2. Ronald Freedman: Variabel Antara dan Norma Sosial
Menurut
Freedman variabel antara yang mempengaruhi langsung terhadap fertilitas pada
dasarnya juga dipengaruhi oleh norma-norma yang berlaku di suatu masyarakat.
Pada akhirnya perilaku fertilitas seseorang dipengaruhi norma-norma yang ada
yaitu norma tentang besarnya keluarga dan norma tentang variabel antara itu
sendiri. Selanjutnya norma-norma tentang besarnya keluarga dan variabel antara
di pengaruhi oleh tingkat mortalitas dan struktur sosial ekonomi yang ada di
masyarakat.
Menurut
Freedman intermediate variables yang dikemukakan Davis-Blake menjadi variabel
antara yang menghubungkan antara “norma-norma fertilitas” yang sudah mapan
diterima masyarakat dengan jumlah anak yang dimiliki (outcome). Ia
mengemukakan bahwa “norma fertilitas” yang sudah mapan diterima oleh masyarakat
dapat sesuai dengan fertilitas yang dinginkan seseorang. Selain itu, norma
sosial dianggap sebagai faktor yang dominan.
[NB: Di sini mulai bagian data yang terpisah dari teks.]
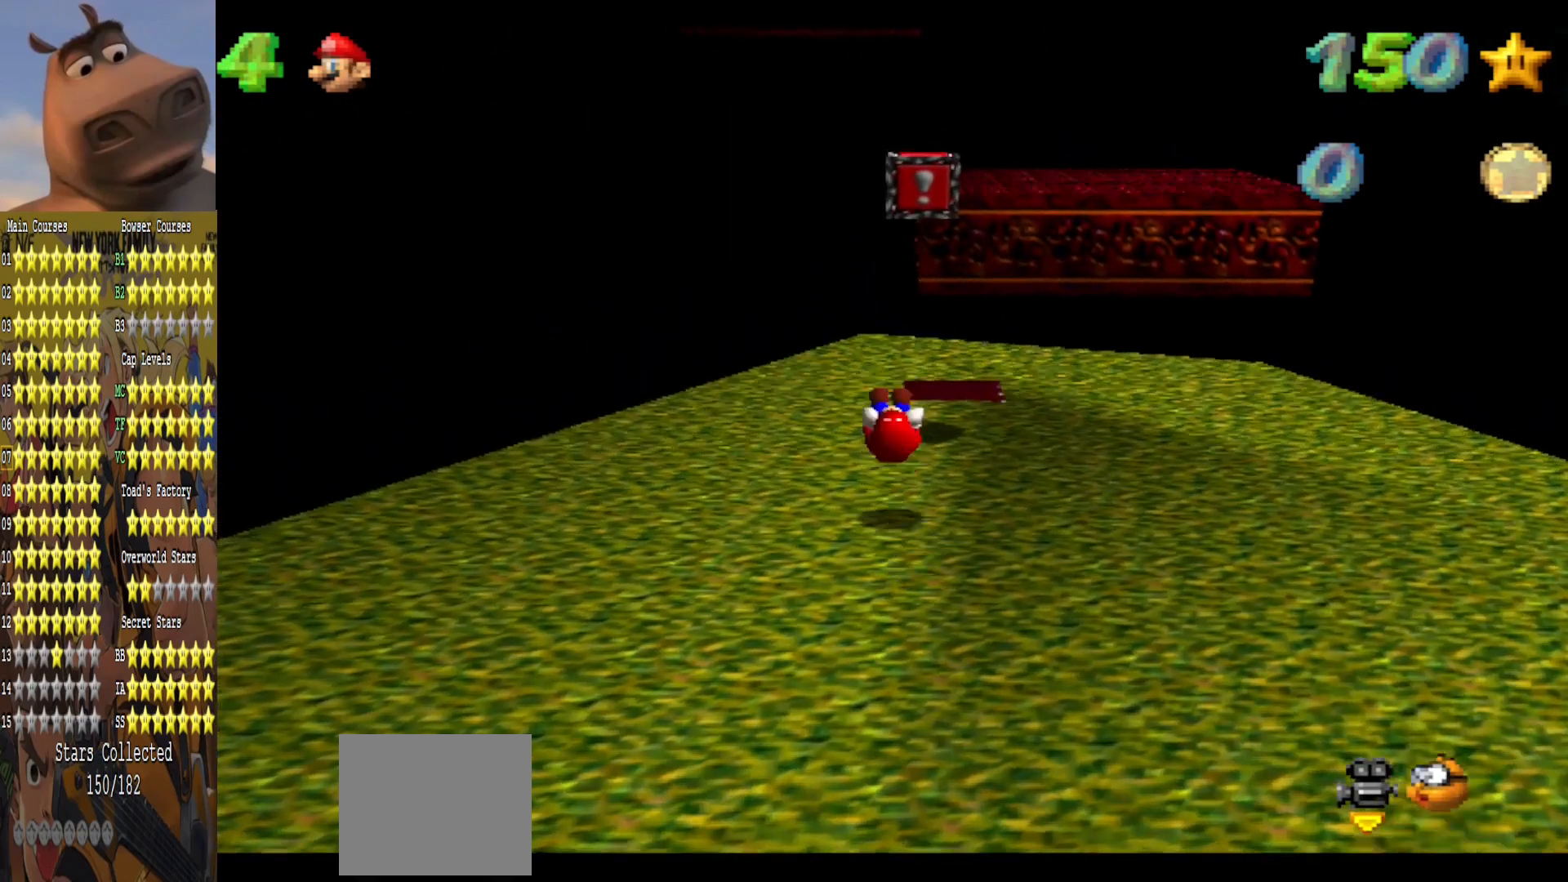
{"buttons": ["A"], "left_stick": "down-left", "right_stick": "center", "events": [[300, "A", "down"], [333, "left_stick", "down-left"]]}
Secara umum Freedman mengatakan
bahwa:
“Salah satu prinsip dasar sosiologi
adalah bahwa bila para anggota suatu masyarakat menghadapi suatu masalah umum
yang timbul berkali-kali dan membawa konsekuensi sosial yang penting, mereka
cenderung menciptakan suatu cara penyelesaian normatif terhadap masalah
tersebut. Cara penyelesaian ini merupakan serangkaian aturan tentang bertingkah
laku dalam suatu situasi tertentu, menjadi sebagian dari kebudayaannya dan
masyarakat mengindoktrinasikan kepada para anggotanya untuk menyesuaikan diri
dengan norma tersebut baik melalui ganjaran (rewards) maupun hukuman (penalty)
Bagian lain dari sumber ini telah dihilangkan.